Yesterday, Lieutenant Colonel Nick Venn RM, commanding officer of 847 Squadron, said: "In many ways it is the end of an era as the Lynx has served us and the Army so well since the 1970s. The variant we are taking over to Helmand is the Lynx Mk9A, which is optimised to deal with harsh conditions such as the heat, dust and mountain ranges in Afghanistan.
"It is ideal for the environment and the boys and girls of this squadron have been training really hard over the past few months to prepare themselves for theatre. We're really excited that when we return around May time that we will be the first to work with the new Wildcats in service. They are incredible machines."
The Wildcat, built and designed by AgustaWestland in Yeovil, is due to enter active service later this year. It is fitted with more powerful engines so it operates well in extreme heat such as in Afghanistan, where the air is thinner and dustier.
The fuselage is protected with a composite material similar to that used for soldiers' body armour so it is difficult for ground-based missiles to pierce.
The £26 million aircraft has a maximum speed of 181mph and can carry forward-firing rockets, machine guns, door-mounted machine guns and an air-to-surface system – and it can deploy torpedoes and depth charges.
RNAS Yeovilton will become the home of the Wildcat fleet, with a centre-of-excellence training academy.
One of the Lynx teams deploying on Sunday consists of 24-year-old pilot Lieutenant Alex Lovell-Smith, Air Engineering Technician Tom Wallis, 22, and Lance Corporal Ross Howling, 25.

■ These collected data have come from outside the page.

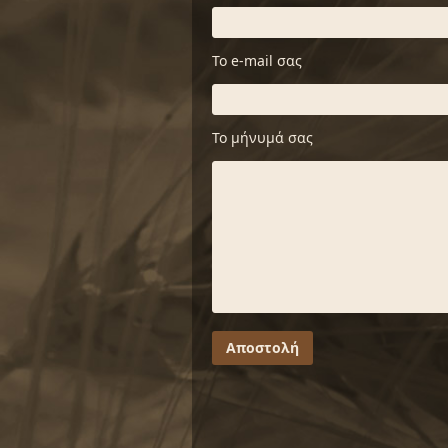
Το e-mail σας
Το μήνυμά σας
Αποστολή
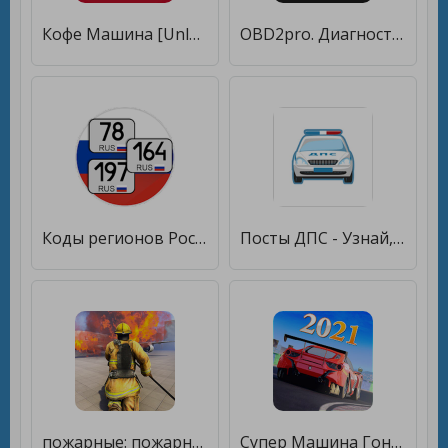
Кофе Машина [Unlocked]
OBD2pro. Диагностика OBD ELM. Коды неисправностей. [Без рекламы]
Коды регионов России на автомобильных номерах [Premium]
Посты ДПС - Узнай, где ГАИ прямо сейчас [Полная версия]
пожарные: пожарная машина [Бесплатные покупки]
Супер Машина Гонки 2021 год: Шоссе Скорость Гонки [Много денег]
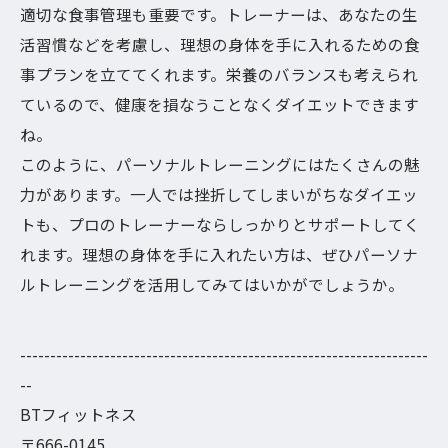
適切な食事管理も重要です。トレーナーは、あなたの生
活習慣などを考慮し、理想の身体を手に入れるための食
事プランを立ててくれます。栄養のバランスも考えられ
ているので、健康を損なうことなくダイエットできます
ね。
このように、パーソナルトレーニングにはたくさんの魅
力があります。一人では挫折してしまいがちなダイエッ
トも、プロのトレーナーならしっかりとサポートしてく
れます。理想の身体を手に入れたい方は、ぜひパーソナ
ルトレーニングを活用してみてはいかがでしょうか。
--------------------------------------------------------------------
--
BTフィットネス
〒666-0145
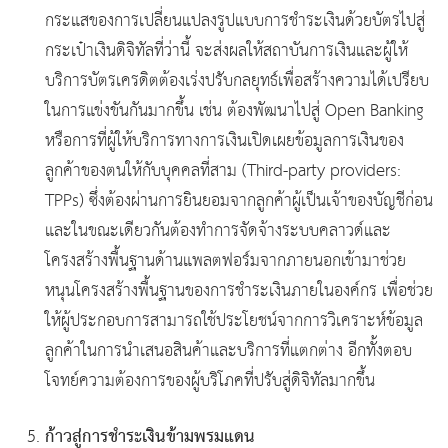
กระแสของการเปลี่ยนแปลงรูปแบบการชำระเงินด้วยบัตรไปสู่
กระเป๋าเงินดิจิทัลที่ว่านี้ จะส่งผลให้สถาบันการเงินและผู้ให้
บริการบัตรเครดิตต้องเร่งปรับกลยุทธ์เพื่อสร้างความได้เปรียบ
ในการแข่งขันกันมากขึ้น เช่น ต้องพัฒนาไปสู่ Open Banking
หรือการที่ผู้ให้บริการทางการเงินเปิดเผยข้อมูลการเงินของ
ลูกค้าของตนให้กับบุคคลที่สาม (Third-party providers:
TPPs) ซึ่งต้องผ่านการยินยอมจากลูกค้าผู้เป็นเจ้าของบัญชีก่อน
และในขณะเดียวกันต้องทำการจัดจ้างระบบคลาวด์และ
โครงสร้างพื้นฐานด้านแพลตฟอร์มจากภายนอกเข้ามาช่วย
หนุนโครงสร้างพื้นฐานของการชำระเงินภายในองค์กร เพื่อช่วย
ให้ผู้ประกอบการสามารถใช้ประโยชน์จากการวิเคราะห์ข้อมูล
ลูกค้าในการนำเสนอสินค้าและบริการที่แตกต่าง อีกทั้งตอบ
โจทย์ความต้องการของผู้บริโภคที่ปรับสู่ดิจิทัลมากขึ้น
ก้าวสู่การชำระเงินข้ามพรมแดน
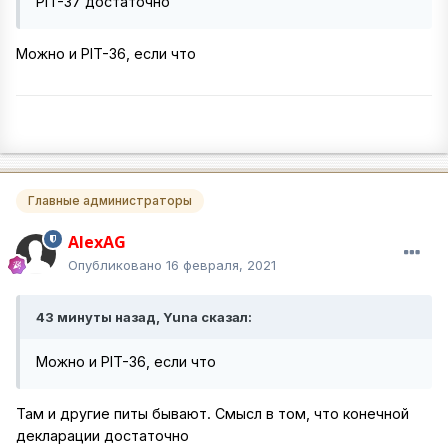
PIT-37 достаточно
Можно и PIT-36, если что
Главные администраторы
AlexAG
Опубликовано
16 февраля, 2021
43 минуты назад, Yuna сказал:
Можно и PIT-36, если что
Там и другие питы бывают. Смысл в том, что конечной
декларации достаточно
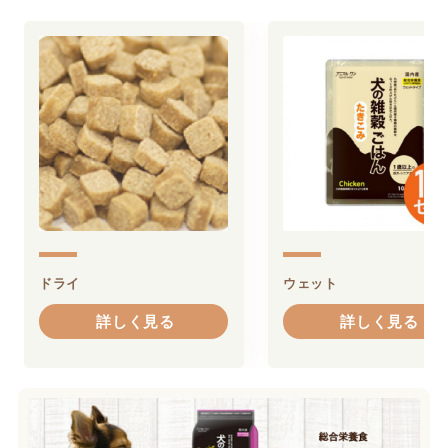
ドライ
ウェット
詳しく見る
詳しく見る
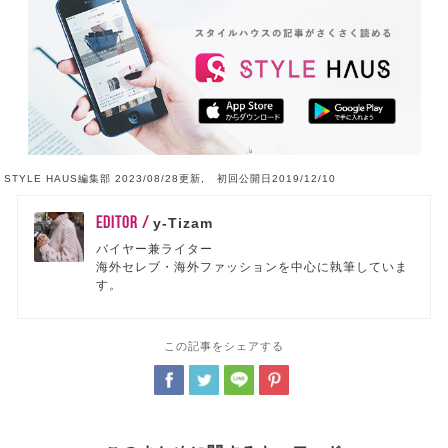
STYLE HAUS編集部 2023/08/28更新, 初回公開日2019/12/10
EDITOR /
y-Tizam
バイヤー兼ライター
海外セレブ・海外ファッションを中心に執筆していま
す。
この記事をシェアする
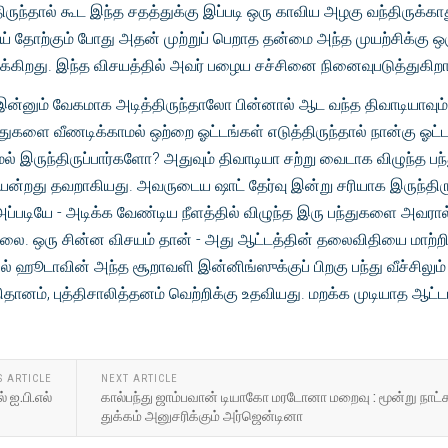
ருந்தால் கூட இந்த சதத்துக்கு இப்படி ஒரு காவிய அழகு வந்திருக்காத
ோய் தோற்கும் போது அதன் முற்றுப் பெறாத தன்மை அந்த முயற்சிக்கு ஒ
கிறது. இந்த விசயத்தில் அவர் பழைய சச்சினை நினைவுபடுத்துகிறார
இன்னும் வேகமாக அடித்திருந்தாலோ பின்னால் ஆட வந்த திவாடியாவும்
்துகளை வீணடிக்காமல் ஒற்றை ஓட்டங்கள் எடுத்திருந்தால் நான்கு ஓட்
மல் இருந்திருப்பார்களோ? அதுவும் திவாடியா சற்று வைடாக விழுந்த ப
ுயன்றது தவறாகியது. அவருடைய ஷாட் தேர்வு இன்று சரியாக இருந்திரு
ப்படியே - அடிக்க வேண்டிய நீளத்தில் விழுந்த இரு பந்துகளை அவரால
்லை. ஒரு சின்ன விசயம் தான் - அது ஆட்டத்தின் தலைவிதியை மாற்ற
ல் ஹூடாவின் அந்த சூறாவளி இன்னிங்ஸுக்குப் பிறகு பந்து வீச்சிலும்
நிதானம், புத்திசாலித்தனம் வெற்றிக்கு உதவியது. மறக்க முடியாத ஆட்டம
S ARTICLE
NEXT ARTICLE
் ஐ.பி.எல்
கால்பந்து ஜாம்பவான் டியாகோ மரடோனா மறைவு : மூன்று நாட்
துக்கம் அனுசரிக்கும் அர்ஜென்டினா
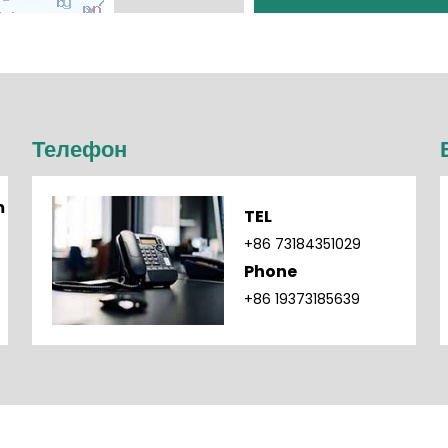
Телефон
m
TEL
+86 73184351029
Phone
+86 19373185639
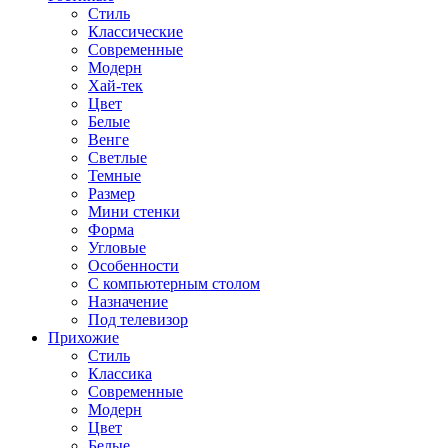
Стиль
Классические
Современные
Модерн
Хай-тек
Цвет
Белые
Венге
Светлые
Темные
Размер
Мини стенки
Форма
Угловые
Особенности
С компьютерным столом
Назначение
Под телевизор
Прихожие
Стиль
Классика
Современные
Модерн
Цвет
Белые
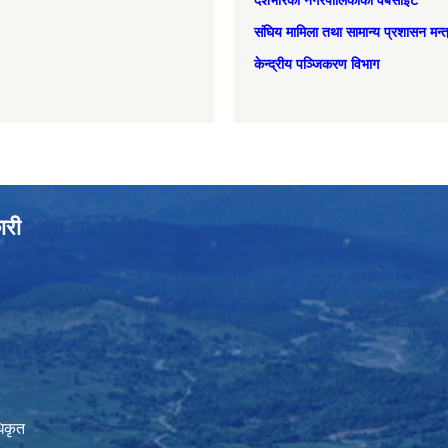
देशभरिका नगरपालिकाको वेबसाइट
संघिय मामिला तथा सामान्‍य प्रशासन मन्
केन्द्रीय पञ्जिकरण विभाग
ारी
िकृत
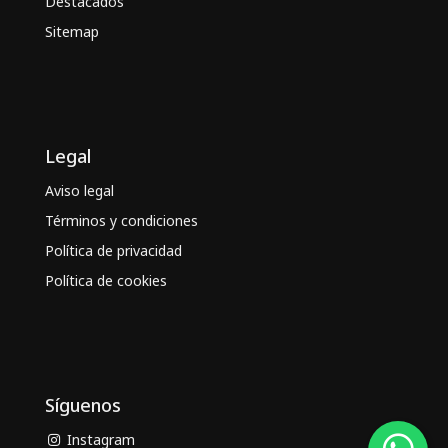
Destacados
Sitemap
Legal
Aviso legal
Términos y condiciones
Política de privacidad
Política de cookies
Síguenos
Instagram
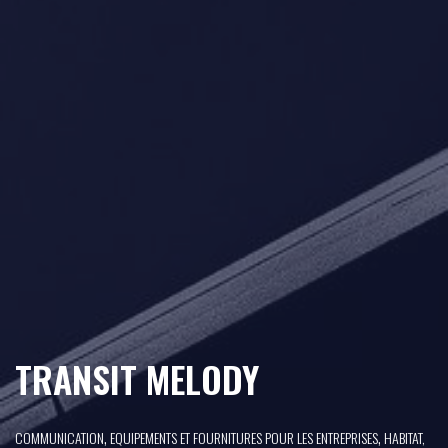
TRANSIT MELODY
,
,
COMMUNICATION
EQUIPEMENTS ET FOURNITURES POUR LES ENTREPRISES
HABITAT,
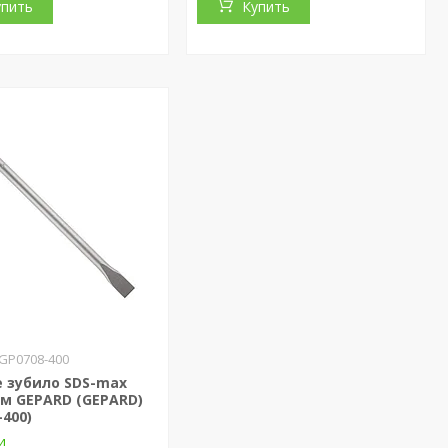
упить
Купить
GP0708-400
 зубило SDS-max
м GEPARD (GEPARD)
-400)
и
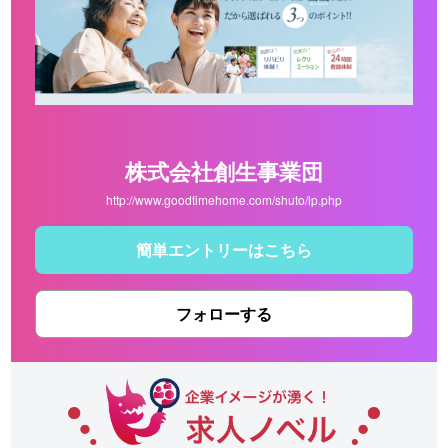
株式会社創生事業団
http://www.goodtimehome.com/shuto/lp.php
簡単エントリーはこちら
フォローする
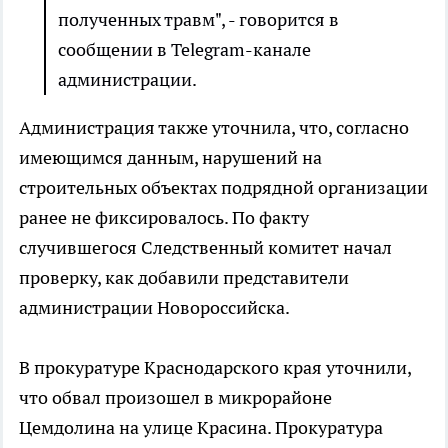
полученных травм", - говорится в
сообщении в Telegram-канале
администрации.
Администрация также уточнила, что, согласно
имеющимся данным, нарушений на
строительных объектах подрядной организации
ранее не фиксировалось. По факту
случившегося Следственный комитет начал
проверку, как добавили представители
администрации Новороссийска.
В прокуратуре Краснодарского края уточнили,
что обвал произошел в микрорайоне
Цемдолина на улице Красина. Прокуратура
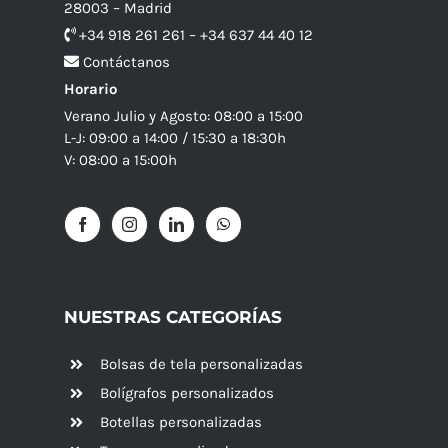
28003 – Madrid
+34 918 261 261 – +34 637 44 40 12
Contáctanos
Horario
Verano Julio y Agosto: 08:00 a 15:00
L-J: 09:00 a 14:00 / 15:30 a 18:30h
V: 08:00 a 15:00h
NUESTRAS CATEGORÍAS
Bolsas de tela personalizadas
Bolígrafos personalizados
Botellas personalizadas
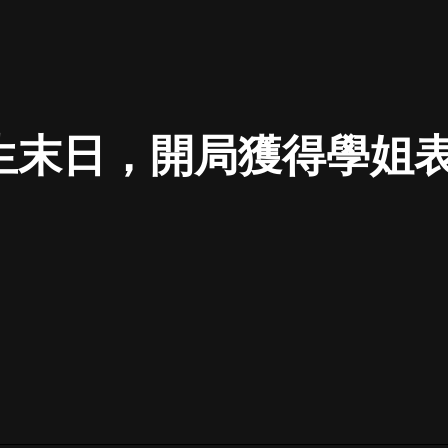
最佳女婿｜都市異能多人有聲劇｜一
種侃侃｜有聲小說
生末日，開局獲得學姐表白
一種侃侃
米小圈上學記:一二三年級 | 暢銷出版
物
米小圈
破壞者聯盟篇1-4季·猴子警長科學探
案記|寶寶巴士
寶寶巴士
大奉打更人丨頭陀淵領銜多人有聲
劇|暢聽全集|王鶴棣、田曦薇主演影
視劇原著|賣報小郎君
頭陀淵講故事
總有這樣的歌只想一個人聽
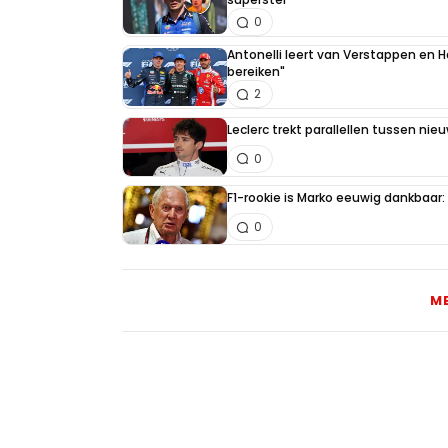
0
Antonelli leert van Verstappen en Ha
bereiken"
2
Leclerc trekt parallellen tussen nie
0
F1-rookie is Marko eeuwig dankbaar: "
0
M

It will be Lance Corporal Howling's second tour of Afghanistan, but for his comrades it will be their first.
"You do build up an attachment to the aircraft and those you work on them with," said Lieutenant Lovell-Smith. "The Lynx continues to serve the Armed Forces extremely capably and will be missed.
"But we are looking forward to the opportunity of being the first to work on the Wildcat as it is always exciting to work on brand new aircraft."